▶ [Passage for review]:
- Opening Delimiter -

She lasted five minutes.
I got the point: The text was too…texty. I wasn’t the first to think that. Watch….
Books change over time, and over 170 years, “A Christmas Carol” has changed more than most. The evocation of Scrooge’s place of business is a slow starter. By our standards, the language is clotted and the piece is seriously overwritten. And it’s not like we haven’t seen Victorian London a zillion times in the movies or on TV.
After the non-start with our daughter, I began to work on the text. My goal wasn’t to rewrite Dickens, just to update the archaic language, trim the dialogue, cut the extraneous characters — to reduce the book to its essence, which is the story. (I think Dickens would approve. When he performed ‘A Christmas Carol’ — and he performed it 127 times — he used a trimmed-down version.) In the end, I did have to write a bit, but not, I hope, so you’ll notice; I think of my words as minor tailoring, like sewing on a missing button or patching a rip at the knee.
The original “Christmas Carol” is 28,000 words. This edition is 13,000. Like the Paige Peterson illustrations that accompany it, it conveys the feeling of London in 1843 without the formal diction and Victorian heaviness — it’s a story that adults can read to their captivated kids right to the end, and that kids can read by themselves with pleasure.
When Paige Peterson and I decided to update “A Christmas Carol,” we couldn’t picture an adult sitting by the fire, surrounded by children, reading from a tablet. If ever a story deserved a physical book, this is it. So in addition to the Kindle version of our shorter and much satisfying version of “A Christmas Carol,” we created a lovely paperback, printed on quality paper, with an attention-getting cover image of Ebenezer Scrooge. [To buy the paperback from Amazon, click here. For the Kindle edition, click here.]
What does my revision read like?

- Closing Delimiter -

▶ [Available data]:
- Opening Delimiter -

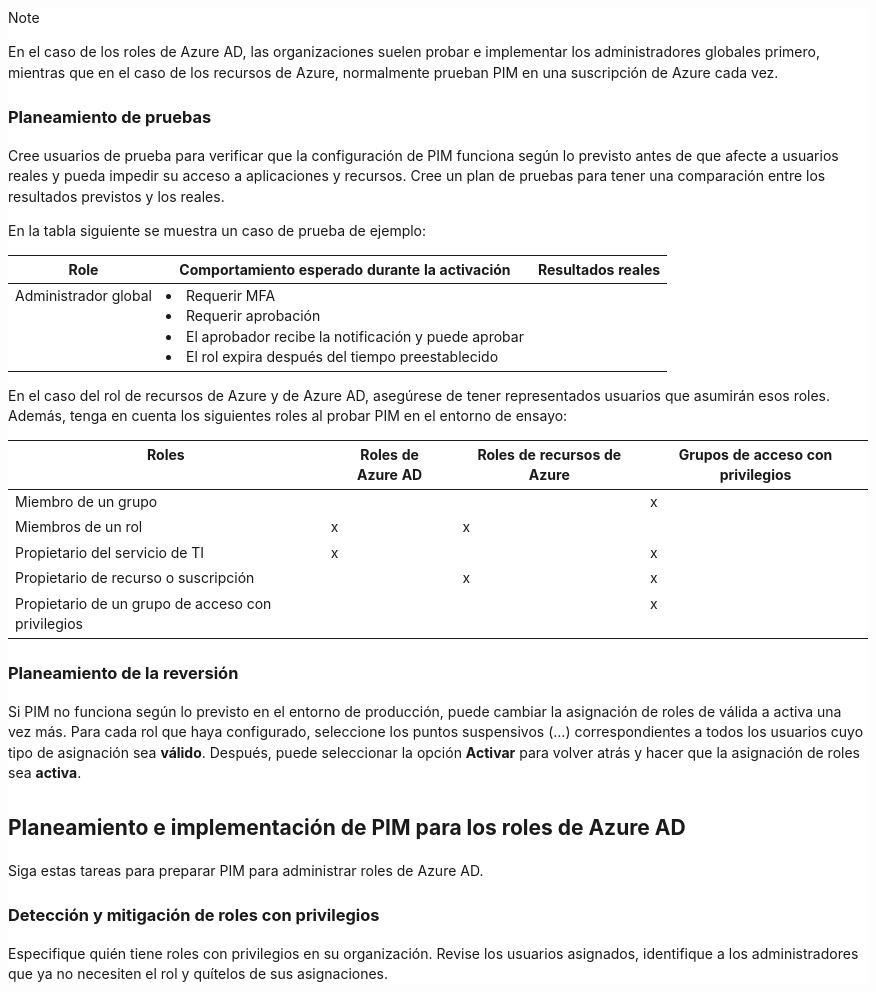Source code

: > [!NOTE] 
> En el caso de los roles de Azure AD, las organizaciones suelen probar e implementar los administradores globales primero, mientras que en el caso de los recursos de Azure, normalmente prueban PIM en una suscripción de Azure cada vez. 

### <a name="plan-testing"></a>Planeamiento de pruebas

Cree usuarios de prueba para verificar que la configuración de PIM funciona según lo previsto antes de que afecte a usuarios reales y pueda impedir su acceso a aplicaciones y recursos. Cree un plan de pruebas para tener una comparación entre los resultados previstos y los reales. 

En la tabla siguiente se muestra un caso de prueba de ejemplo: 

| Role| Comportamiento esperado durante la activación| Resultados reales |
| --- | --- | --- |
|Administrador global| <li> Requerir MFA <br><li>  Requerir aprobación <br><li>  El aprobador recibe la notificación y puede aprobar <br><li>  El rol expira después del tiempo preestablecido|

En el caso del rol de recursos de Azure y de Azure AD, asegúrese de tener representados usuarios que asumirán esos roles. Además, tenga en cuenta los siguientes roles al probar PIM en el entorno de ensayo:

| Roles| Roles de Azure AD| Roles de recursos de Azure| Grupos de acceso con privilegios |
| --- | --- | --- |--- |
| Miembro de un grupo| | | x |
| Miembros de un rol| x| x|  |
| Propietario del servicio de TI| x| | x |
| Propietario de recurso o suscripción| | x| x |
| Propietario de un grupo de acceso con privilegios| | | x |

### <a name="plan-rollback"></a>Planeamiento de la reversión

Si PIM no funciona según lo previsto en el entorno de producción, puede cambiar la asignación de roles de válida a activa una vez más. Para cada rol que haya configurado, seleccione los puntos suspensivos (...) correspondientes a todos los usuarios cuyo tipo de asignación sea **válido**. Después, puede seleccionar la opción **Activar** para volver atrás y hacer que la asignación de roles sea **activa**.

## <a name="plan-and-implement-pim-for-azure-ad-roles"></a>Planeamiento e implementación de PIM para los roles de Azure AD

Siga estas tareas para preparar PIM para administrar roles de Azure AD. 

### <a name="discover-and-mitigate-privileged-roles"></a>Detección y mitigación de roles con privilegios

Especifique quién tiene roles con privilegios en su organización. Revise los usuarios asignados, identifique a los administradores que ya no necesiten el rol y quítelos de sus asignaciones.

- Closing Delimiter -

▶ [Task instructions]:
1. According to the text about updating "A Christmas Carol," how many times did Dickens perform the story?
2. Render the records as a numbered list, from the start of the records up to and including the line with "del tiempo preestablecido|", omitting blank lines and the pictures.

▶ [Results for the exercise]:
1. 127 times.

2.
1. Source code
2. : > [!NOTE] 
3. > En el caso de los roles de Azure AD, las organizaciones suelen probar e implementar los administradores globales primero, mientras que en el caso de los recursos de Azure, normalmente prueban PIM en una suscripción de Azure cada vez. 
4. ### <a name="plan-testing"></a>Planeamiento de pruebas
5. Cree usuarios de prueba para verificar que la configuración de PIM funciona según lo previsto antes de que afecte a usuarios reales y pueda impedir su acceso a aplicaciones y recursos. Cree un plan de pruebas para tener una comparación entre los resultados previstos y los reales. 
6. En la tabla siguiente se muestra un caso de prueba de ejemplo: 
7. | Role| Comportamiento esperado durante la activación| Resultados reales |
8. | --- | --- | --- |
9. |Administrador global| <li> Requerir MFA <br><li>  Requerir aprobación <br><li>  El aprobador recibe la notificación y puede aprobar <br><li>  El rol expira después del tiempo preestablecido|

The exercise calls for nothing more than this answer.